▶ **Directive**: Starting with the line that contains "This module has 1" and going on through the line that contains "## Limitations", write out only those lines with "mylaptop" replaced by "myworkstation" wherever it occurs. Leave everything else in them unchanged.

▶ **Source records**:
• • • • • • •
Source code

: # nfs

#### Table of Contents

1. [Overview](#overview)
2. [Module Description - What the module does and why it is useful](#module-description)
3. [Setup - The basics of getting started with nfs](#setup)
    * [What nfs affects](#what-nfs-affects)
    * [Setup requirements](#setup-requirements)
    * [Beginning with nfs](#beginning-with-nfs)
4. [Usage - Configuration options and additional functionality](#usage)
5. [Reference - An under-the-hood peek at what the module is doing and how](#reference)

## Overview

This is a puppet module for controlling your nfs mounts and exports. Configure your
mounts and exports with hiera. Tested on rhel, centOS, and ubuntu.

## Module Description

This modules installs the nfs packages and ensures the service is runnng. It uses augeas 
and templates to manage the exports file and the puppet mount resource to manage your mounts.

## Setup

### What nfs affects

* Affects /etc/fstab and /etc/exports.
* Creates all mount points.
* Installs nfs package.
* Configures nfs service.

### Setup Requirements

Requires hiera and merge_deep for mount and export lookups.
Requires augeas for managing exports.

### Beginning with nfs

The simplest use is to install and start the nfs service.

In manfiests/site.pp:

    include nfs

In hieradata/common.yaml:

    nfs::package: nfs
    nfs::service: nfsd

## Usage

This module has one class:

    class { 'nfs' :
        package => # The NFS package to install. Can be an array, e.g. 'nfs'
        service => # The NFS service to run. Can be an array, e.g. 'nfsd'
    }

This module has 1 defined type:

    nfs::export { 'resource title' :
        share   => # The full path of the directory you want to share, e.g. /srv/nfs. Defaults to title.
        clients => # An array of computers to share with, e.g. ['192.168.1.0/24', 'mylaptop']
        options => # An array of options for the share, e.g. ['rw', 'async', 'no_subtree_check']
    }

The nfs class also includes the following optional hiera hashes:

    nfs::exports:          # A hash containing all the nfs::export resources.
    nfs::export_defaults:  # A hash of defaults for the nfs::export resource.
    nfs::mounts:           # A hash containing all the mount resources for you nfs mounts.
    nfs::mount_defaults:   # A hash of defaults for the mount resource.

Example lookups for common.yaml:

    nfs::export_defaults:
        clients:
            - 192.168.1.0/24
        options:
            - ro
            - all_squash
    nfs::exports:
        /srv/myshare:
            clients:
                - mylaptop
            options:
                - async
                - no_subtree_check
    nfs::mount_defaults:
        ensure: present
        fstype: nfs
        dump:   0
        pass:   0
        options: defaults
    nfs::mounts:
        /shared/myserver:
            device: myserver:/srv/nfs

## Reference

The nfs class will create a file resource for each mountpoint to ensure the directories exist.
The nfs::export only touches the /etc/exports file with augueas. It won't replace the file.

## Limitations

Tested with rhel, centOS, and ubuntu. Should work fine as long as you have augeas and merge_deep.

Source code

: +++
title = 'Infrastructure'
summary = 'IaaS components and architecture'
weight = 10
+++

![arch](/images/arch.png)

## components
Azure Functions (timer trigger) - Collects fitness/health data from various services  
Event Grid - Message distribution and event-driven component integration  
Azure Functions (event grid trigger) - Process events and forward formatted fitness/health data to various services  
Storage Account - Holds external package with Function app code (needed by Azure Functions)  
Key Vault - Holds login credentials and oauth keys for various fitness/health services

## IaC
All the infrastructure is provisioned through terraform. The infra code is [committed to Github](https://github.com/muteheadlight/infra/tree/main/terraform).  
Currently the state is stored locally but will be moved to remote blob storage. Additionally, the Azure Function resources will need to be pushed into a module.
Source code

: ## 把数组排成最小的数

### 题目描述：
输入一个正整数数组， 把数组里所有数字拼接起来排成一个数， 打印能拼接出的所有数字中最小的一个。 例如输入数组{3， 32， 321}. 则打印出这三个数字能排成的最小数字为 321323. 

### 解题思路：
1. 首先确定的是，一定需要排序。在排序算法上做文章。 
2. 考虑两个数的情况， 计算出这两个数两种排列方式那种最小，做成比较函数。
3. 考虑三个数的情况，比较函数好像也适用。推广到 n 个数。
• • • • • • •
▶ **Response area**:
This module has 1 defined type:

    nfs::export { 'resource title' :
        share   => # The full path of the directory you want to share, e.g. /srv/nfs. Defaults to title.
        clients => # An array of computers to share with, e.g. ['192.168.1.0/24', 'myworkstation']
        options => # An array of options for the share, e.g. ['rw', 'async', 'no_subtree_check']
    }

The nfs class also includes the following optional hiera hashes:

    nfs::exports:          # A hash containing all the nfs::export resources.
    nfs::export_defaults:  # A hash of defaults for the nfs::export resource.
    nfs::mounts:           # A hash containing all the mount resources for you nfs mounts.
    nfs::mount_defaults:   # A hash of defaults for the mount resource.

Example lookups for common.yaml:

    nfs::export_defaults:
        clients:
            - 192.168.1.0/24
        options:
            - ro
            - all_squash
    nfs::exports:
        /srv/myshare:
            clients:
                - myworkstation
            options:
                - async
                - no_subtree_check
    nfs::mount_defaults:
        ensure: present
        fstype: nfs
        dump:   0
        pass:   0
        options: defaults
    nfs::mounts:
        /shared/myserver:
            device: myserver:/srv/nfs

## Reference

The nfs class will create a file resource for each mountpoint to ensure the directories exist.
The nfs::export only touches the /etc/exports file with augueas. It won't replace the file.

## Limitations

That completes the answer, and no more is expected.